Motivations de la décision

MOTIFS: L'article L743-23 du code de l'entrée et du séjour des étrangers et du droit d'asile dispose que le premier président de la cour d'appel ou son délégué peut, par ordonnance motivée et sans avoir préalablement convoqué les parties, rejeter les déclarations d'appel manifestement irrecevables. Lorsqu'il est saisi d'un appel contre une décision rendue par le juge des libertés et de la détention dans les cas prévus aux articles L. 741-10 et L. 742-8, il peut également rejeter la déclaration d'appel sans avoir préalablement convoqué les parties s'il apparaît qu'aucune circonstance nouvelle de fait ou de droit n'est intervenue depuis le placement en rétention administrative ou son renouvellement, ou que les éléments fournis à l'appui de la demande ne permettent manifestement pas de justifier qu'il soit mis fin à la rétention. Par application des dispositions des articles R743-14 et R 743-15 du code précité les observations des parties ont été sollicitées. Il convient en effet de relever, en premier lieu, que la déclaration d'appel se borne, s'agissant des fins de non-recevoir soulevées, à indiquer : - le défaut de production du registre actualisé qui est produit; - le défaut de pièce utile en vue de voir déclarer la requête préfectorale irrecevable sans viser la pièce qui ferait défaut; Or, le registre actualisé a bien été annexé à la requête préfectorale. Aucune pièce utile faisant défaut n'est mentionnée à l'appui de l'appel. La critique ne correspond donc pas aux pièces du dossier et indique des éléments stéréotypés déconnectés du dossier de sorte qu'elle apparait dépourvue de motivation au sens de l'article R 743-14. Par ailleurs, l'appelant ne justifie d'aucune circonstance nouvelle de fait ou de droit qui serait apparue depuis son placement en rétention.
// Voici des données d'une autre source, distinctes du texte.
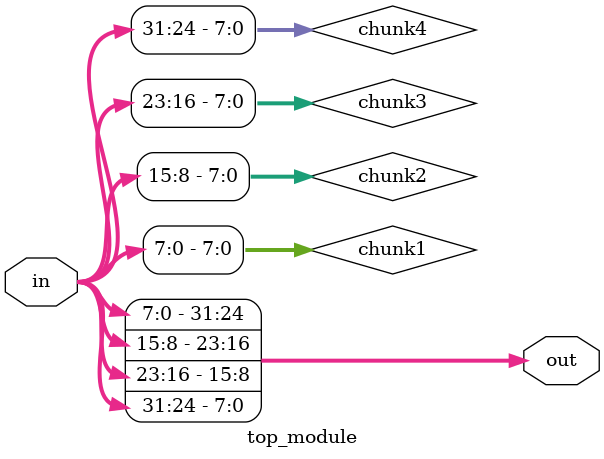
<source format=sv>
module top_module (
  input [31:0] in,
  output [31:0] out
);

  reg [7:0] chunk1;
  reg [7:0] chunk2;
  reg [7:0] chunk3;
  reg [7:0] chunk4;

  always @* begin
    chunk1 = in[7:0];
    chunk2 = in[15:8];
    chunk3 = in[23:16];
    chunk4 = in[31:24];

    out = {chunk1, chunk2, chunk3, chunk4};
  end

endmodule

</source>
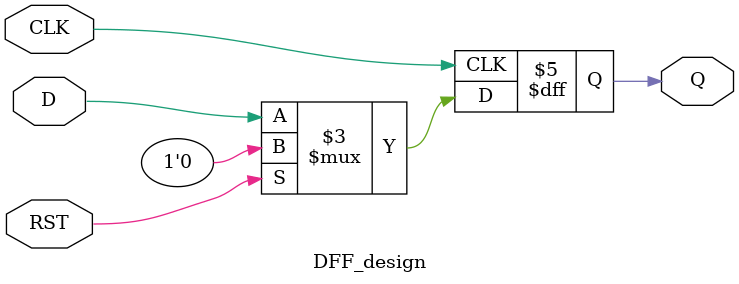
<source format=v>
module DFF_design(
    input CLK, RST, D,
    output reg Q
);
    always @(posedge CLK)
    begin
        if (RST)
            Q <= 1'b0;
        else
            Q <= D;
    end
endmodule

</source>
Les observations complémentaires apportées par le conseil de l'appelant ne permettent pas de remettre en cause le caractère manifestement irrecevable de la déclaration d'appel, et l'absence de circonstance nouvelle de fait ou de droit depuis le placement en rétention administrative de sorte qu'il convient, pour l'ensemble de ces éléments, de la rejeter.